If we are interested, not so much in performing the operations, as in inquiring into what really takes place in a mind when several units are grasped together and made into a new unit,—­for example, when twelve units are thought as one dozen,—­the mathematician has a right to say:  I leave all that to the psychologist or to the metaphysician; every one knows in a general way what is meant by a unit, and knows that units can be added and subtracted, grouped and separated; I only undertake to show how one may avoid error in doing these things.

It is with geometry as it is with arithmetic.  No man is wholly ignorant of points, lines, surfaces, and solids.  We are all aware that a short line is not a point, a narrow surface is not a line, and a thin solid is not a mere surface.  A door so thin as to have only one side would be repudiated by every man of sense as a monstrosity.  When the geometrician defines for us the point, the line, the surface, and the solid, and when he sets before us an array of axioms, or self-evident truths, we follow him with confidence because he seems to be telling us things that we can directly see to be reasonable; indeed, to be telling us things that we have always known.

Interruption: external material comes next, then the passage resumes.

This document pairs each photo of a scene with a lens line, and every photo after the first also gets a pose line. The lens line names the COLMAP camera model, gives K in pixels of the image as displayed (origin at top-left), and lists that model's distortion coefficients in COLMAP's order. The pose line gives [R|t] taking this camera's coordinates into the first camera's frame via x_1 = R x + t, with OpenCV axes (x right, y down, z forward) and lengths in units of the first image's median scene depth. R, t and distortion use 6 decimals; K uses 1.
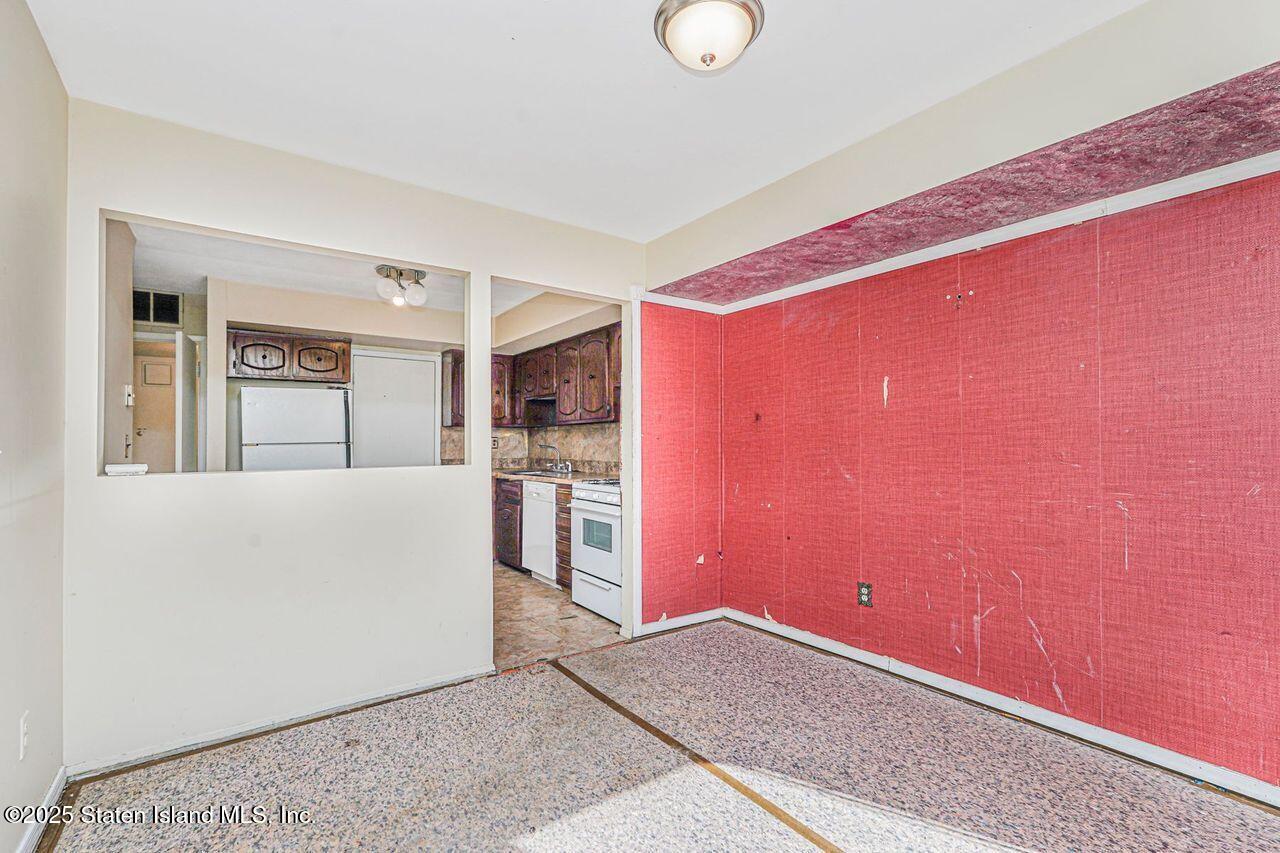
lens RADIAL K [[570.8, 0, 648.5], [0, 570.8, 438.9], [0, 0, 1]] dist [-0.012271, 0.007090]
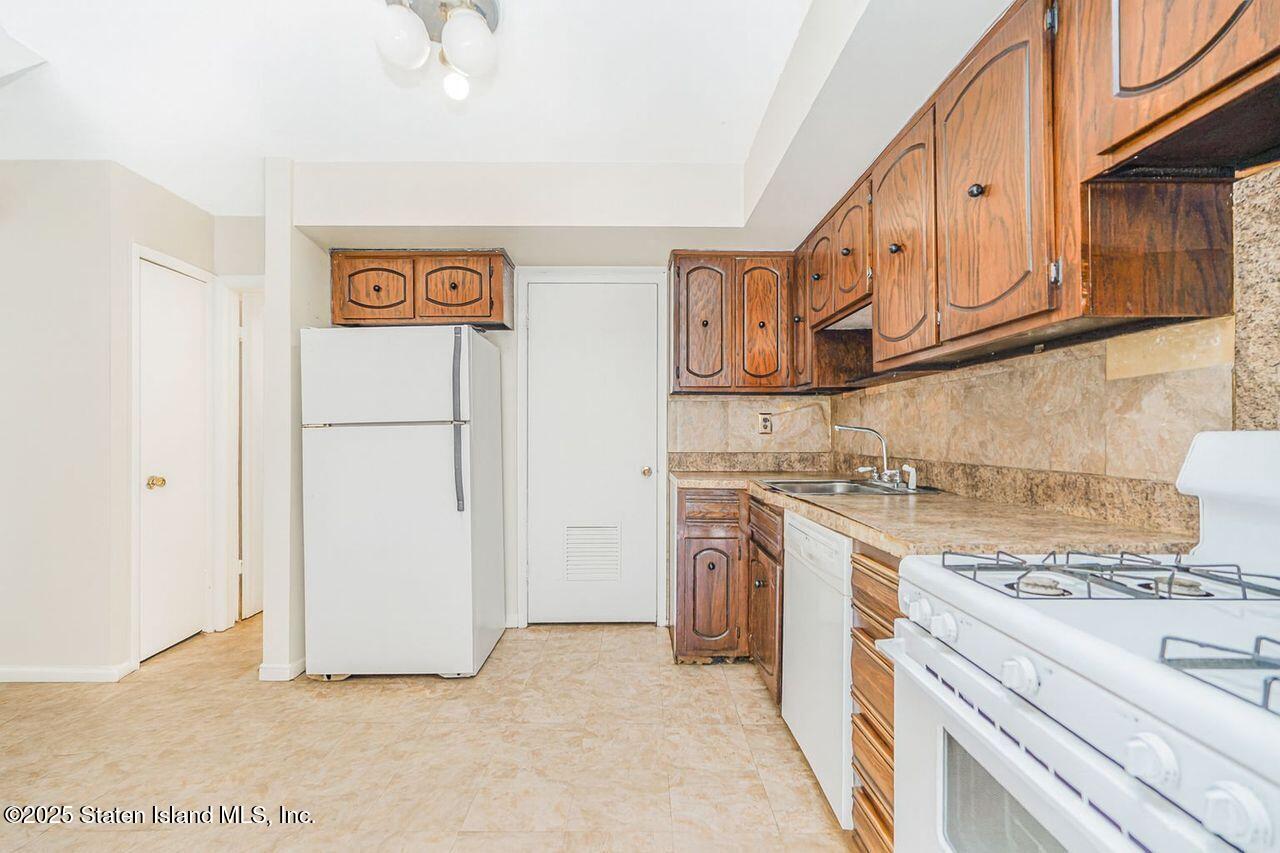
lens RADIAL K [[570.8, 0, 641.5], [0, 570.8, 431.8], [0, 0, 1]] dist [-0.012271, 0.007090]
pose [[0.818942, -0.003971, -0.573863, -0.082197], [0.007260, 0.999968, 0.003440, 0.017633], [0.573830, -0.006984, 0.818944, 0.722265]]
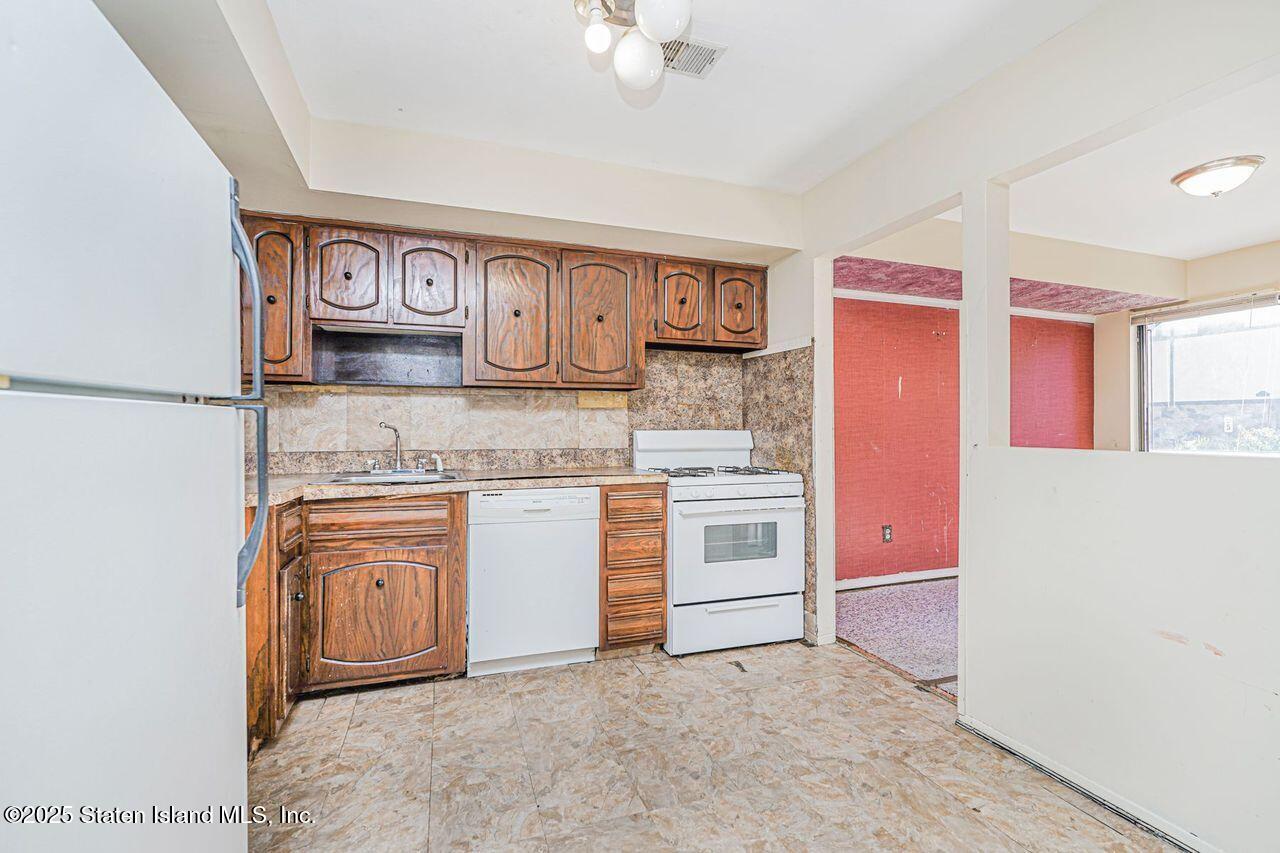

The truth is that the geometrician does not introduce us to a new world at all.  He merely gives us a fuller and a more exact account than was before within our reach of the space relations which obtain in the world of external objects, a world we already know pretty well.

Suppose that we say to him:  You have spent many years in dividing up space and in scrutinizing the relations that are to be discovered in that realm; now tell us, what is space?  Is it real?  Is it a thing, or a quality of a thing, or merely a relation between things?  And how can any man think space, when the ideas through which he must think it are supposed to be themselves non-extended?  The space itself is not supposed to be in the mind; how can a collection of non-extended ideas give any inkling of what is meant by extension?

Would any teacher of mathematics dream of discussing these questions with his class before proceeding to the proof of his propositions?  It is generally admitted that, if such questions are to be answered at all, it is not with the aid of geometrical reasonings that they will be answered.

10.  THE SCIENCE OF PSYCHOLOGY.—­Now let us come back to a science which has to do directly with things.  We have seen that the plain man has some knowledge of minds as well as of material things.  Every one admits that the psychologist knows minds better.  May we say that his knowledge of minds differs from that of the plain man about as the knowledge of plants possessed by the botanist differs from that of all intelligent persons who have cared to notice them?  Or is it a knowledge of a quite different kind?